** Opening Text provided block **

# Basic DC EV Steps



## EVEngineeer (Apr 11, 2012)

Define your goals. Is it just as a hobby? Or are you trying to replace an existing vehicle in your fleet? In terms of performance:
Range requirement - one way or round trip?
Speed requirement - highway capable or neighborhood only?
Carrying capacity - #passengers and cargo
Required features - air conditioning?
Licensing requirements in your country/state/province. Heater, wipers, lighting, appropriate treatment (removal) of existing ICE components, charger connections,etc.
Budget.
 
Get Donor Car. See also the Donor Car Selection

Choose a vehicle that you can live with. Ugly cars are tough to complete.
Find one that has ALL the options you want and the right driveline eg. automatic vs. manual transmission. If a car came with larger and smaller engine options, then the larger engine may also have a substantially more beefy transmission and final drive, along with upgraded springs and brakes.
Find the best example you can, within your budget constraints. Keep in mind that a cheap high-mileage car may require expensive brake, steering, and suspension work, as well as possible bodywork. Anything you buy as part of the car is half as expensive as something you need to add later.

** Closing Text provided block **
** Opening Data under study block **

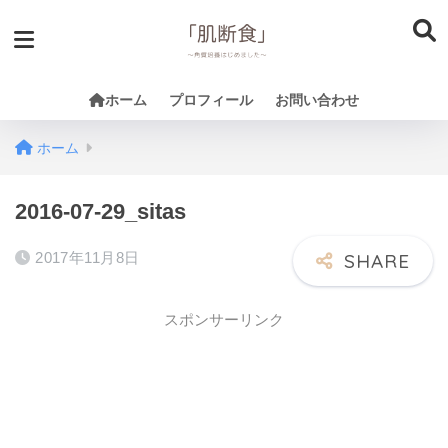
ホーム
プロフィール
お問い合わせ
ホーム
2016-07-29_sitas
2017年11月8日
スポンサーリンク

** Closing Data under study block **

(Work required)
Answer these questions from the post on basic DC EV steps:
1. What two choices does it give for the speed requirement?
2. What does it say about ugly cars?
3. What work might a cheap high-mileage car require?
These lines stand apart from the post on basic DC EV steps.

(Output)
1. Highway capable or neighborhood only.
2. Ugly cars are tough to complete.
3. Expensive brake, steering, and suspension work, as well as possible bodywork.